**YOUR OBJECTIVE**
Look through the material below and give the number of lines holding "wrist", with no other words.

**INPUT DATA**

————————

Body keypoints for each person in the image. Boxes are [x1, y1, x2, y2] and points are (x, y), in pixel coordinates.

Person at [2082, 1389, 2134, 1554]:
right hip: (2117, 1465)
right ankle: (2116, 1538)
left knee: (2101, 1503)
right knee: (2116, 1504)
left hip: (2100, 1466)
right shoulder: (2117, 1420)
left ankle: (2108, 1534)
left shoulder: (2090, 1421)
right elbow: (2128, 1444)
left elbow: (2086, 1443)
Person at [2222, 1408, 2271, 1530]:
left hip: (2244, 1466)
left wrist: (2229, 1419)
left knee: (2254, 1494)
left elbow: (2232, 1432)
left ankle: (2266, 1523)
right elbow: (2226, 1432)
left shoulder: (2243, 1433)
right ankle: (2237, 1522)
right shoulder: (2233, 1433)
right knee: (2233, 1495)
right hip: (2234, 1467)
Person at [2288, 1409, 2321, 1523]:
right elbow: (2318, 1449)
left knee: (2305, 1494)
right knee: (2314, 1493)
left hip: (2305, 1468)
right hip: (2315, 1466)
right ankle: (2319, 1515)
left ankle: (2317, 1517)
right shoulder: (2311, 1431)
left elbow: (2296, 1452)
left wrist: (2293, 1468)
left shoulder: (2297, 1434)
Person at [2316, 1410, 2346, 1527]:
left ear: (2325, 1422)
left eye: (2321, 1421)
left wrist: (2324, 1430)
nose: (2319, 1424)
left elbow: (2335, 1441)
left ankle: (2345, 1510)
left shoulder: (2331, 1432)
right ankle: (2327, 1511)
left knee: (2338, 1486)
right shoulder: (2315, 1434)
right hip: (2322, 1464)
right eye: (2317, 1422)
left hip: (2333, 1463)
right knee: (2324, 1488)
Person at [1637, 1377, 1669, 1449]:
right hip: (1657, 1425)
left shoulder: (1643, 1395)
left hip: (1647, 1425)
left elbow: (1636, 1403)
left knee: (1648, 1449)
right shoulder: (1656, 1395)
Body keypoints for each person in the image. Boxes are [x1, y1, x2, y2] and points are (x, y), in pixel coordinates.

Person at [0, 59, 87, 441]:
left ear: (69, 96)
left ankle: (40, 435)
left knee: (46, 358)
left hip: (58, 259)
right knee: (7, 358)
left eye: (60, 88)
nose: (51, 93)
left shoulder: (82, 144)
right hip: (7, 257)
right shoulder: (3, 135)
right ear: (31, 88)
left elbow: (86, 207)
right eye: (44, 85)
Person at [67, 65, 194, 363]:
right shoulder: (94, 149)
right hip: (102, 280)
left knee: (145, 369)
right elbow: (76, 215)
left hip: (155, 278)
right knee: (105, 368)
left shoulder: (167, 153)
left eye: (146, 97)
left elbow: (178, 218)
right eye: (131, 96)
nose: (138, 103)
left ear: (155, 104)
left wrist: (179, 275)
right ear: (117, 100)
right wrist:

————————

**SOLUTION**
5